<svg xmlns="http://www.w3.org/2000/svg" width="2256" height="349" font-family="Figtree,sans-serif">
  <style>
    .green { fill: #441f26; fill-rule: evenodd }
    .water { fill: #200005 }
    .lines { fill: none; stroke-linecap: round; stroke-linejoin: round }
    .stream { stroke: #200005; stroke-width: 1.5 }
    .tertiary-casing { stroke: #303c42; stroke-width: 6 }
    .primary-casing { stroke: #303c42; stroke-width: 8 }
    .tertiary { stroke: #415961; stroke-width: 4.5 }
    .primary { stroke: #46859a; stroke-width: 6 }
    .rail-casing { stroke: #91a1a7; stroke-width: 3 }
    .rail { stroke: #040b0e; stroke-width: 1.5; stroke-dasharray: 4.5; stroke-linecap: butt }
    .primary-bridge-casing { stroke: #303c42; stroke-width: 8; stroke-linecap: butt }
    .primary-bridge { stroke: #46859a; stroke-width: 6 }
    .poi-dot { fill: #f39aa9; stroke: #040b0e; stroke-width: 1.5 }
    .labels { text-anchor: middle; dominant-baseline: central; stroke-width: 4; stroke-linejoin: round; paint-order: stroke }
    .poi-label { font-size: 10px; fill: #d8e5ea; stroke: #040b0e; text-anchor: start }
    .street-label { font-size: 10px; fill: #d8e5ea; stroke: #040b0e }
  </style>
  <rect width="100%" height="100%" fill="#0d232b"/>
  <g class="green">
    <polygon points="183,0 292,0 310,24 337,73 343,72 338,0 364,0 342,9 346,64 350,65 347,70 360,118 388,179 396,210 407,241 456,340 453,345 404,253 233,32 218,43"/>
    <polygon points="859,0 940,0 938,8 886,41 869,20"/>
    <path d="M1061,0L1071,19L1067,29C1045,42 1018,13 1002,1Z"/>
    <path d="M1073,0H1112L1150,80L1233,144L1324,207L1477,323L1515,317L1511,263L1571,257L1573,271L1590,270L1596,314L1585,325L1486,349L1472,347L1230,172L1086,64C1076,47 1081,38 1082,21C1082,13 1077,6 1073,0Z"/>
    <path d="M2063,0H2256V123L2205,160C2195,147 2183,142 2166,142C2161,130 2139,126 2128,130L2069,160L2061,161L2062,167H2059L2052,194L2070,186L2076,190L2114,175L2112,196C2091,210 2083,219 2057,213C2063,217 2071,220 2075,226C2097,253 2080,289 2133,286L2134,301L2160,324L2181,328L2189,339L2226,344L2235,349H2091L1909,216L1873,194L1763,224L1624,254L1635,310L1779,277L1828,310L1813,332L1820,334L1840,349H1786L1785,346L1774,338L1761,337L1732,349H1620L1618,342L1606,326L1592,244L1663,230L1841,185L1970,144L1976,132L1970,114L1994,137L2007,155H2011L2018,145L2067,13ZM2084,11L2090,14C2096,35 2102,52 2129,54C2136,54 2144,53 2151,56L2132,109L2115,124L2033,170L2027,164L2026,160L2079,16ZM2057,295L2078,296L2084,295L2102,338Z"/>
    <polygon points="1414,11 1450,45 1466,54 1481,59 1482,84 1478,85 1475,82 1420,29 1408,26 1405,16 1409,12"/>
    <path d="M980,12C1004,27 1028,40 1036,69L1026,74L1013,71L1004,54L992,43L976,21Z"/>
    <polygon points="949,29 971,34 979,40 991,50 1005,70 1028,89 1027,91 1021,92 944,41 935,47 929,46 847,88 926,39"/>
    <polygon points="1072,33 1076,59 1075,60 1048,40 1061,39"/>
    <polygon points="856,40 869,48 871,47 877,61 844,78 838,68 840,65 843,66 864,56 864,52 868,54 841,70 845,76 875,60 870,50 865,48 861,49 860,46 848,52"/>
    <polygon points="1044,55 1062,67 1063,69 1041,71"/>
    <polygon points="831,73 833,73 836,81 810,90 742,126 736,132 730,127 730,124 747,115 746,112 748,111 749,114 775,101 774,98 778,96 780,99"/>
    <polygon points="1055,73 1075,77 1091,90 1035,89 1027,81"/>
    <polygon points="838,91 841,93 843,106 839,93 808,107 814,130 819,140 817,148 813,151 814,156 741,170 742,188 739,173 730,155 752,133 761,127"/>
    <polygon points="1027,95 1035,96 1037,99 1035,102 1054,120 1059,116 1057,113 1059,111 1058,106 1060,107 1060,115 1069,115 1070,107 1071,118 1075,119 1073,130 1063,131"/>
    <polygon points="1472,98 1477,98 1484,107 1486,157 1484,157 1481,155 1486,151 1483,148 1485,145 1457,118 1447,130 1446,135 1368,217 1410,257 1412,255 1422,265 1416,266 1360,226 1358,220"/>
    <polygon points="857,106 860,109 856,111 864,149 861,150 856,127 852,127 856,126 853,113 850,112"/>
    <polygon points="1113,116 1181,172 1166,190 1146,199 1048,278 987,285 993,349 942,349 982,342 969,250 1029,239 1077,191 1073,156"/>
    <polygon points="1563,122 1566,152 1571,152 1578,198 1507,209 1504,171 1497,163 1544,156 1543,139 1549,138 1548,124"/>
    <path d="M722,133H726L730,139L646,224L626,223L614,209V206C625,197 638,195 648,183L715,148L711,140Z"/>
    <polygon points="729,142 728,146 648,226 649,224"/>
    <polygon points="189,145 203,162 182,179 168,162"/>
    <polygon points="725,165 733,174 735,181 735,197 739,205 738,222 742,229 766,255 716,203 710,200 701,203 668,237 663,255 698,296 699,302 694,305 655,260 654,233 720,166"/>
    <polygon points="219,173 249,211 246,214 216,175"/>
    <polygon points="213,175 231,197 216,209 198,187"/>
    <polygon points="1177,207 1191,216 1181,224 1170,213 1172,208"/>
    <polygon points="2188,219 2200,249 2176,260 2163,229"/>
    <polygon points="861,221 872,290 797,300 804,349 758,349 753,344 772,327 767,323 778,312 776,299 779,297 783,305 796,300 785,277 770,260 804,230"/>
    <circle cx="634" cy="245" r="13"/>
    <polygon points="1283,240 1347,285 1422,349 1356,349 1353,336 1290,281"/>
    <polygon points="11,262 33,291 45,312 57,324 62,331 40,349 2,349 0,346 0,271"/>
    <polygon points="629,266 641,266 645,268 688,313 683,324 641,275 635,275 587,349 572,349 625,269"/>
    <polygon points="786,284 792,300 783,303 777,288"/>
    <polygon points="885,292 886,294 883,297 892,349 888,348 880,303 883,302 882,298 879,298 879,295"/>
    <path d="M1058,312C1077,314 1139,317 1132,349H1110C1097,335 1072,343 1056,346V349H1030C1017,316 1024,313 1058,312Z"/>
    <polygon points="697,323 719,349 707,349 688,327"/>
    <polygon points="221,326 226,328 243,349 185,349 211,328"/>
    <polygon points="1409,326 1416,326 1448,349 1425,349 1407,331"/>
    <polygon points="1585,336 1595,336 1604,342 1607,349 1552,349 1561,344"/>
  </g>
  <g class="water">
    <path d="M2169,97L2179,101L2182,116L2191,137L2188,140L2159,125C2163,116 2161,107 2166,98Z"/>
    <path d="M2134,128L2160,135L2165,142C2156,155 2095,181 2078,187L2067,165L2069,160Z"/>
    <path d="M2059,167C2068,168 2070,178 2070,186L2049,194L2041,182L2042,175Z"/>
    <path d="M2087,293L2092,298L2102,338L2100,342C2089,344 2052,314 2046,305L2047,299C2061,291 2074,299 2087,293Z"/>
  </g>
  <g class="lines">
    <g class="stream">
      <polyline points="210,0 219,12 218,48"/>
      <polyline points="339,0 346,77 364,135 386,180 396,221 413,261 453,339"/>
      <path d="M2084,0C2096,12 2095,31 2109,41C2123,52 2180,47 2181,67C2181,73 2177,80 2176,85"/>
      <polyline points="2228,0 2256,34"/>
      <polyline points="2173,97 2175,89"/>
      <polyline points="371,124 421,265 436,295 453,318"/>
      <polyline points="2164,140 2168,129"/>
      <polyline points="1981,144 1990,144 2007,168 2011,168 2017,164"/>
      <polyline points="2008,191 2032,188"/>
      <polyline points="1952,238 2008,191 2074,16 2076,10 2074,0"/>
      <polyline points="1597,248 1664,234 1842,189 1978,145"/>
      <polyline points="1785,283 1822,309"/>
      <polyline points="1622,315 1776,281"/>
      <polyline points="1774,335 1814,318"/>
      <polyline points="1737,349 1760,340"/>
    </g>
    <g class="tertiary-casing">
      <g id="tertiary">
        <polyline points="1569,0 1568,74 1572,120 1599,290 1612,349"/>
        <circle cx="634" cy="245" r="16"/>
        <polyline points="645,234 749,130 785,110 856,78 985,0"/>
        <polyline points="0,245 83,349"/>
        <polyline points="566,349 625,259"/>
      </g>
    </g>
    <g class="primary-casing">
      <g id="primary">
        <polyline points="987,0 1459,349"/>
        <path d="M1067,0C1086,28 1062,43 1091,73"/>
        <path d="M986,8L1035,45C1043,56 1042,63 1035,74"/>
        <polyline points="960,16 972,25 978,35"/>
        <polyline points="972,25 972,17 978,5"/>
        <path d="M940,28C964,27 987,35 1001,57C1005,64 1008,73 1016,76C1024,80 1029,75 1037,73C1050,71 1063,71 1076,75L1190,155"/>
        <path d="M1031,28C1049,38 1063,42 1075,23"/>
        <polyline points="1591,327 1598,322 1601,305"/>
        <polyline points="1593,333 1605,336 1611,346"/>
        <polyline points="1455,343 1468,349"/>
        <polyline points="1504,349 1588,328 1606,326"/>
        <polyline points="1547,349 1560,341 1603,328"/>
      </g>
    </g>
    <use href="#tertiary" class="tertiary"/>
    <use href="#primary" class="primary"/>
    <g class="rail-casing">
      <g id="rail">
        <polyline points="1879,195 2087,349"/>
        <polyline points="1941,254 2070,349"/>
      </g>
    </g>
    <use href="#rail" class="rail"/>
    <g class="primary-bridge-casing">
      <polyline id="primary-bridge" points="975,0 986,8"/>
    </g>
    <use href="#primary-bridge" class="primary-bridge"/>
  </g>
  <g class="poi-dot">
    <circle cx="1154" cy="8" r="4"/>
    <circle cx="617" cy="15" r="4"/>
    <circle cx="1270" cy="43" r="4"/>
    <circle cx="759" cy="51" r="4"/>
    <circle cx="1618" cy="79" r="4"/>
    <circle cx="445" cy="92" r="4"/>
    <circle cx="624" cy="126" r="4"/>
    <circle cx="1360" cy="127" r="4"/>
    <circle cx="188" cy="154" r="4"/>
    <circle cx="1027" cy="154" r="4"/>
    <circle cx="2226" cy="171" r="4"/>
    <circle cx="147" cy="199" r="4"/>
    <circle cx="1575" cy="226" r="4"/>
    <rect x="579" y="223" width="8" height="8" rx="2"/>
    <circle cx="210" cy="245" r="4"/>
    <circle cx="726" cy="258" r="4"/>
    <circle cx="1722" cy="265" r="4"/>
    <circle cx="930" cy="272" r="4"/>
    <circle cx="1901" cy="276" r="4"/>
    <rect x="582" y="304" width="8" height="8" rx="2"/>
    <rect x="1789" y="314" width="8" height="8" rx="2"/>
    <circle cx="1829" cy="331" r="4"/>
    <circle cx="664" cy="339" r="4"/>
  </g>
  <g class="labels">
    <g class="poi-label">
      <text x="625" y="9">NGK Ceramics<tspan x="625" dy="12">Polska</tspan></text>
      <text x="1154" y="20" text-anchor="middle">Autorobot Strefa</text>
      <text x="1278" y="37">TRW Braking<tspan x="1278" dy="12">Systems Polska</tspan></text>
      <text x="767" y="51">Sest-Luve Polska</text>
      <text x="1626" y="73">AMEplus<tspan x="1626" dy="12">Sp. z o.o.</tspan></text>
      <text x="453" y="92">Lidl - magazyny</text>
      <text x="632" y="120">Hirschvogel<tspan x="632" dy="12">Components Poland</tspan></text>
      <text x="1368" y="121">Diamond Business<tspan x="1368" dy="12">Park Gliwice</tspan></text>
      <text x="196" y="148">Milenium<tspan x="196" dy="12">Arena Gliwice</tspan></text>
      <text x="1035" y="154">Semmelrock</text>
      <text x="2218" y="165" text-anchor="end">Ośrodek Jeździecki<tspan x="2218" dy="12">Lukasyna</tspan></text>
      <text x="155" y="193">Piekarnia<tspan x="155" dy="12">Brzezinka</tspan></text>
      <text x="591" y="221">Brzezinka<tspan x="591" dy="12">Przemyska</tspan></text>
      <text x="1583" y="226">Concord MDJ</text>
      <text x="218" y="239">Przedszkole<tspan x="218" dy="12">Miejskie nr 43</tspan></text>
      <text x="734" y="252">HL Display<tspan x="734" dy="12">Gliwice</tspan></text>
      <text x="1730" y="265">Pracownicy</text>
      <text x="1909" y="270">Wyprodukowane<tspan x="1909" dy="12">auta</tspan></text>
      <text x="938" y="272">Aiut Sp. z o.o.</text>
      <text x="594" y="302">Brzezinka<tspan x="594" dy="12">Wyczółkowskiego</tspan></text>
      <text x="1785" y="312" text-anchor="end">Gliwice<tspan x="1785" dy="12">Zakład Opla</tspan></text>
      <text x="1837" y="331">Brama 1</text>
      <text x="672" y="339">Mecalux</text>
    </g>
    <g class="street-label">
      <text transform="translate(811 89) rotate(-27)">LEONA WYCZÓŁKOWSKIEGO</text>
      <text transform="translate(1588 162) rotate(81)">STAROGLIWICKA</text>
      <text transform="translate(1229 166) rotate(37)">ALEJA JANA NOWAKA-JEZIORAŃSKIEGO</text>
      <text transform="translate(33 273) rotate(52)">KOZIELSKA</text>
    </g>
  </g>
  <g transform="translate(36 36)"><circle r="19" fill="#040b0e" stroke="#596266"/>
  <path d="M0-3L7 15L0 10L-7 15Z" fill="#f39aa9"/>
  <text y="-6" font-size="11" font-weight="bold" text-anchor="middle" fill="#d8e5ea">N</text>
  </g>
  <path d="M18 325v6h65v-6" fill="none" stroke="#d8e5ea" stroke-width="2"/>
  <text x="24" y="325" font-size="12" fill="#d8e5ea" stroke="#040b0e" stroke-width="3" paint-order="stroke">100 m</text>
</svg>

━━━

_PROBLEM TO WORK ON_
Scan the data above for the string "Polska" and copy each line where it appears.

_EXERCISE SOLUTION_
      <text x="625" y="9">NGK Ceramics<tspan x="625" dy="12">Polska</tspan></text>
      <text x="1278" y="37">TRW Braking<tspan x="1278" dy="12">Systems Polska</tspan></text>
      <text x="767" y="51">Sest-Luve Polska</text>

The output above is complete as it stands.